Task description: With both ends included, repeat exactly the lines of the entries below from the one containing "1: (351, 253, 0.37)" down to the one containing "40: (294, 257, 0.37)", and no others.

Data for analysis:
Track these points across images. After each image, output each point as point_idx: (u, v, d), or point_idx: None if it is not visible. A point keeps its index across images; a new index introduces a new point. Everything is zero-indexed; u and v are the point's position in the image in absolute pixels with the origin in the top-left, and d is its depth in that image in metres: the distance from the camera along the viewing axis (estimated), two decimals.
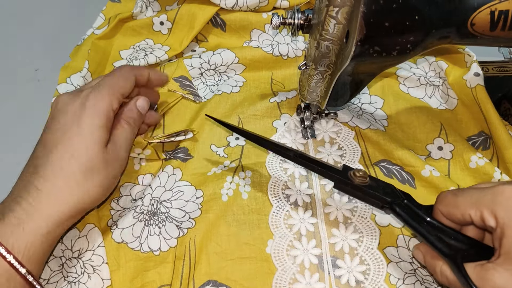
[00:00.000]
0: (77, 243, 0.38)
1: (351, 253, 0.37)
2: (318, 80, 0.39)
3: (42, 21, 0.58)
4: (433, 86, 0.49)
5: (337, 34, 0.33)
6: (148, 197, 0.40)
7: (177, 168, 0.42)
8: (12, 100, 0.51)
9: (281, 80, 0.51)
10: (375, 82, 0.50)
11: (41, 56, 0.55)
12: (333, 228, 0.39)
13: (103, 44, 0.53)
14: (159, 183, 0.41)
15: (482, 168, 0.42)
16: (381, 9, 0.29)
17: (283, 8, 0.54)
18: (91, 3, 0.58)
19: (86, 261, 0.38)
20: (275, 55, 0.50)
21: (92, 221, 0.40)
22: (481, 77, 0.46)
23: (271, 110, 0.47)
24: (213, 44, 0.54)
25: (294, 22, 0.37)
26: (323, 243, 0.38)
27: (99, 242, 0.38)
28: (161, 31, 0.54)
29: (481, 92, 0.45)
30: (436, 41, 0.33)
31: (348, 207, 0.40)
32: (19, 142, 0.47)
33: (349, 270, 0.36)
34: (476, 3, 0.31)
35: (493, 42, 0.33)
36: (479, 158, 0.43)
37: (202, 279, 0.36)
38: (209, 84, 0.50)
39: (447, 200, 0.31)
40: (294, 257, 0.37)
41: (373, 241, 0.38)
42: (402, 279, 0.36)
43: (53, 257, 0.38)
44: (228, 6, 0.51)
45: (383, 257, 0.37)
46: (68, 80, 0.51)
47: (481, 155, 0.43)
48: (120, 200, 0.42)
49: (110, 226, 0.40)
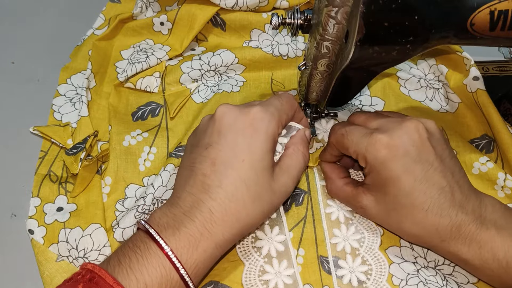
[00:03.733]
0: (81, 242, 0.39)
1: (353, 253, 0.37)
2: (318, 80, 0.39)
3: (42, 21, 0.58)
4: (433, 89, 0.49)
5: (336, 34, 0.33)
6: (150, 197, 0.40)
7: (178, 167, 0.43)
8: (12, 100, 0.51)
9: (281, 80, 0.51)
10: (376, 83, 0.50)
11: (41, 56, 0.55)
12: (334, 228, 0.39)
13: (104, 45, 0.53)
14: (161, 182, 0.41)
15: (485, 175, 0.42)
16: (380, 9, 0.29)
17: (282, 8, 0.54)
18: (91, 3, 0.58)
19: (92, 261, 0.38)
20: (275, 55, 0.50)
21: (97, 221, 0.40)
22: (481, 81, 0.46)
23: None
24: (213, 44, 0.54)
25: (293, 22, 0.37)
26: (327, 244, 0.38)
27: (104, 242, 0.39)
28: (162, 31, 0.54)
29: (482, 96, 0.45)
30: (436, 41, 0.33)
31: (349, 208, 0.40)
32: (19, 142, 0.47)
33: (351, 270, 0.36)
34: (476, 3, 0.31)
35: (493, 42, 0.33)
36: (482, 164, 0.42)
37: (204, 280, 0.36)
38: (210, 85, 0.50)
39: (337, 137, 0.38)
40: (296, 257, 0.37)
41: (375, 241, 0.38)
42: (405, 280, 0.36)
43: (61, 257, 0.38)
44: (228, 6, 0.51)
45: (385, 258, 0.37)
46: (69, 80, 0.51)
47: (486, 159, 0.43)
48: (125, 202, 0.42)
49: (113, 226, 0.40)
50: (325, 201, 0.40)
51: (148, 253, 0.31)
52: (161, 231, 0.32)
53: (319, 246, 0.38)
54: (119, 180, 0.43)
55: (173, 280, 0.30)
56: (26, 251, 0.40)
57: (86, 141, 0.43)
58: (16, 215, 0.43)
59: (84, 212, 0.41)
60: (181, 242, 0.31)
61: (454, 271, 0.37)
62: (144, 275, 0.30)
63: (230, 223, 0.33)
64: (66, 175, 0.43)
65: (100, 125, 0.47)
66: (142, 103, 0.49)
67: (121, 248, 0.32)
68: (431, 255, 0.37)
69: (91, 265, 0.30)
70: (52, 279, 0.37)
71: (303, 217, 0.40)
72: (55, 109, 0.48)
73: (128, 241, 0.32)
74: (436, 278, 0.36)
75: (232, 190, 0.33)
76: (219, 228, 0.32)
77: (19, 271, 0.39)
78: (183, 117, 0.48)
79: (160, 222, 0.32)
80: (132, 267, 0.30)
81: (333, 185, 0.40)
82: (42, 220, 0.40)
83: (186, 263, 0.31)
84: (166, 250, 0.30)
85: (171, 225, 0.32)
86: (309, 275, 0.37)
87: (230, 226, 0.33)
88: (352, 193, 0.38)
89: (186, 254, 0.31)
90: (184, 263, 0.31)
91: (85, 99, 0.47)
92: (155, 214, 0.33)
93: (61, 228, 0.40)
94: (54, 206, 0.42)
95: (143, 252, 0.31)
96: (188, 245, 0.31)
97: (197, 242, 0.31)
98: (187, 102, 0.49)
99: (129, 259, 0.30)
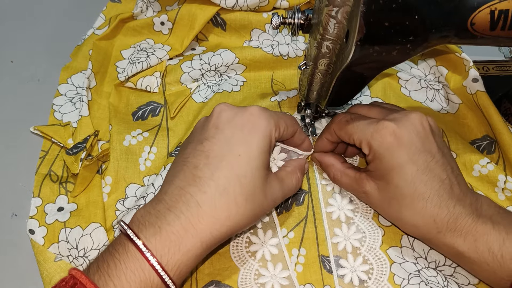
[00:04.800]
0: (81, 242, 0.39)
1: (354, 253, 0.37)
2: (318, 80, 0.39)
3: (42, 21, 0.58)
4: (434, 90, 0.49)
5: (337, 33, 0.33)
6: (151, 196, 0.40)
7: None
8: (12, 100, 0.51)
9: (281, 80, 0.51)
10: (376, 83, 0.50)
11: (41, 56, 0.55)
12: (335, 227, 0.39)
13: (104, 44, 0.53)
14: (162, 182, 0.41)
15: (486, 177, 0.42)
16: (380, 8, 0.29)
17: (283, 8, 0.54)
18: (92, 3, 0.58)
19: (92, 260, 0.38)
20: (275, 55, 0.50)
21: (97, 221, 0.40)
22: (480, 82, 0.46)
23: (272, 109, 0.47)
24: (213, 44, 0.54)
25: (294, 22, 0.37)
26: (328, 243, 0.38)
27: (104, 241, 0.39)
28: (162, 31, 0.54)
29: (482, 97, 0.45)
30: (436, 41, 0.33)
31: (349, 208, 0.40)
32: (20, 141, 0.47)
33: (352, 269, 0.36)
34: (476, 3, 0.31)
35: (493, 42, 0.33)
36: (482, 166, 0.42)
37: (205, 280, 0.36)
38: (210, 85, 0.50)
39: (341, 123, 0.38)
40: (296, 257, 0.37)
41: (376, 241, 0.38)
42: (407, 279, 0.36)
43: (60, 257, 0.38)
44: (228, 6, 0.51)
45: (386, 257, 0.37)
46: (69, 80, 0.51)
47: (487, 161, 0.43)
48: (126, 201, 0.42)
49: (113, 226, 0.40)
50: (326, 201, 0.40)
51: (126, 256, 0.29)
52: (141, 230, 0.30)
53: (320, 246, 0.38)
54: (119, 179, 0.43)
55: (154, 283, 0.29)
56: (26, 251, 0.40)
57: (86, 140, 0.43)
58: (17, 214, 0.43)
59: (85, 211, 0.41)
60: (162, 242, 0.29)
61: (455, 272, 0.36)
62: (122, 281, 0.28)
63: (220, 220, 0.30)
64: (67, 175, 0.43)
65: (101, 125, 0.47)
66: (142, 102, 0.49)
67: (102, 253, 0.30)
68: (432, 255, 0.37)
69: (74, 271, 0.29)
70: (50, 279, 0.37)
71: (304, 216, 0.40)
72: (55, 109, 0.48)
73: (109, 246, 0.31)
74: (437, 278, 0.36)
75: (225, 183, 0.31)
76: (206, 225, 0.30)
77: (19, 271, 0.40)
78: (183, 117, 0.48)
79: (141, 221, 0.30)
80: (110, 274, 0.28)
81: (336, 170, 0.40)
82: (43, 220, 0.40)
83: (167, 265, 0.29)
84: (145, 253, 0.29)
85: (153, 223, 0.30)
86: (310, 274, 0.37)
87: (220, 223, 0.30)
88: (356, 176, 0.38)
89: (167, 254, 0.29)
90: (165, 265, 0.29)
91: (85, 98, 0.47)
92: (138, 213, 0.31)
93: (62, 228, 0.40)
94: (55, 206, 0.42)
95: (121, 255, 0.29)
96: (170, 245, 0.29)
97: (181, 240, 0.29)
98: (187, 102, 0.49)
99: (107, 265, 0.29)
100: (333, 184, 0.41)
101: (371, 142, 0.35)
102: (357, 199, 0.40)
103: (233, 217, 0.31)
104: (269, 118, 0.34)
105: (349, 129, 0.37)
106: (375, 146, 0.35)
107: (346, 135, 0.38)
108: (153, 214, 0.31)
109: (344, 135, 0.38)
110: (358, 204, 0.40)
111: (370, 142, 0.35)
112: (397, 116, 0.36)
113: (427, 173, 0.34)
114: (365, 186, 0.37)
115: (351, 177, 0.38)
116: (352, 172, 0.39)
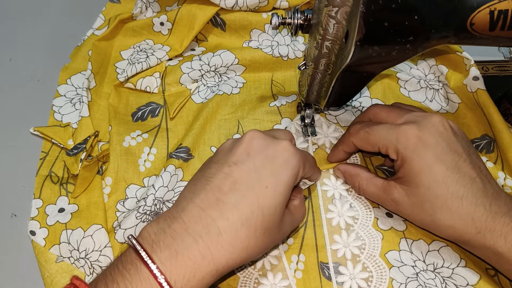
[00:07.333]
0: (82, 243, 0.39)
1: (354, 260, 0.37)
2: (318, 80, 0.39)
3: (42, 22, 0.58)
4: (433, 89, 0.49)
5: (336, 34, 0.33)
6: (151, 197, 0.40)
7: (179, 168, 0.43)
8: (12, 101, 0.51)
9: (281, 81, 0.51)
10: (376, 84, 0.50)
11: (41, 56, 0.55)
12: (335, 234, 0.38)
13: (104, 45, 0.53)
14: (162, 183, 0.41)
15: None
16: (380, 9, 0.29)
17: (282, 8, 0.54)
18: (91, 4, 0.58)
19: (93, 261, 0.38)
20: (275, 56, 0.50)
21: (99, 222, 0.40)
22: (481, 80, 0.46)
23: (271, 114, 0.47)
24: (213, 44, 0.54)
25: (293, 22, 0.37)
26: (327, 250, 0.38)
27: (105, 243, 0.39)
28: (161, 31, 0.54)
29: (483, 95, 0.45)
30: (436, 41, 0.33)
31: (350, 214, 0.39)
32: (20, 142, 0.47)
33: (352, 276, 0.36)
34: (476, 3, 0.31)
35: (493, 42, 0.33)
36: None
37: None
38: (210, 85, 0.50)
39: (360, 136, 0.38)
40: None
41: (376, 248, 0.37)
42: (404, 284, 0.35)
43: (61, 258, 0.38)
44: (228, 6, 0.51)
45: (386, 265, 0.37)
46: (69, 81, 0.51)
47: (485, 159, 0.42)
48: (126, 202, 0.42)
49: (115, 227, 0.40)
50: (326, 206, 0.40)
51: (138, 279, 0.27)
52: (155, 251, 0.28)
53: (320, 252, 0.38)
54: (119, 180, 0.43)
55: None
56: (27, 251, 0.40)
57: (86, 141, 0.43)
58: (17, 215, 0.43)
59: (85, 213, 0.41)
60: (178, 267, 0.28)
61: (453, 274, 0.36)
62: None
63: (237, 250, 0.29)
64: (67, 176, 0.43)
65: (100, 126, 0.47)
66: (142, 103, 0.49)
67: (110, 269, 0.29)
68: (430, 258, 0.37)
69: (78, 281, 0.27)
70: (52, 279, 0.37)
71: (304, 222, 0.39)
72: (55, 110, 0.48)
73: (118, 261, 0.29)
74: (435, 281, 0.36)
75: (248, 214, 0.30)
76: (224, 254, 0.29)
77: (19, 271, 0.39)
78: (183, 118, 0.48)
79: (155, 240, 0.29)
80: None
81: (362, 179, 0.39)
82: (44, 221, 0.40)
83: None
84: (159, 279, 0.27)
85: (169, 245, 0.28)
86: (309, 281, 0.36)
87: (236, 254, 0.29)
88: (383, 185, 0.37)
89: (182, 281, 0.28)
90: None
91: (85, 99, 0.47)
92: (150, 229, 0.30)
93: (63, 229, 0.40)
94: (56, 207, 0.42)
95: (133, 277, 0.27)
96: (185, 271, 0.28)
97: (197, 266, 0.28)
98: (187, 103, 0.49)
99: (117, 285, 0.27)
100: (334, 190, 0.41)
101: (398, 146, 0.35)
102: (357, 206, 0.40)
103: (250, 249, 0.30)
104: (300, 157, 0.34)
105: (371, 139, 0.37)
106: (401, 149, 0.35)
107: (370, 145, 0.37)
108: (168, 234, 0.29)
109: (367, 145, 0.38)
110: (358, 211, 0.40)
111: (396, 147, 0.35)
112: (418, 119, 0.36)
113: (457, 171, 0.33)
114: (393, 193, 0.36)
115: (378, 186, 0.38)
116: (379, 180, 0.38)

Answer to this exercise:
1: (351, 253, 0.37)
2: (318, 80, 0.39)
3: (42, 21, 0.58)
4: (433, 86, 0.49)
5: (337, 34, 0.33)
6: (148, 197, 0.40)
7: (177, 168, 0.42)
8: (12, 100, 0.51)
9: (281, 80, 0.51)
10: (375, 82, 0.50)
11: (41, 56, 0.55)
12: (333, 228, 0.39)
13: (103, 44, 0.53)
14: (159, 183, 0.41)
15: (482, 168, 0.42)
16: (381, 9, 0.29)
17: (283, 8, 0.54)
18: (91, 3, 0.58)
19: (86, 261, 0.38)
20: (275, 55, 0.50)
21: (92, 221, 0.40)
22: (481, 77, 0.46)
23: (271, 110, 0.47)
24: (213, 44, 0.54)
25: (294, 22, 0.37)
26: (323, 243, 0.38)
27: (99, 242, 0.38)
28: (161, 31, 0.54)
29: (481, 92, 0.45)
30: (436, 41, 0.33)
31: (348, 207, 0.40)
32: (19, 142, 0.47)
33: (349, 270, 0.36)
34: (476, 3, 0.31)
35: (493, 42, 0.33)
36: (479, 158, 0.43)
37: (202, 279, 0.36)
38: (209, 84, 0.50)
39: (447, 200, 0.31)
40: (294, 257, 0.37)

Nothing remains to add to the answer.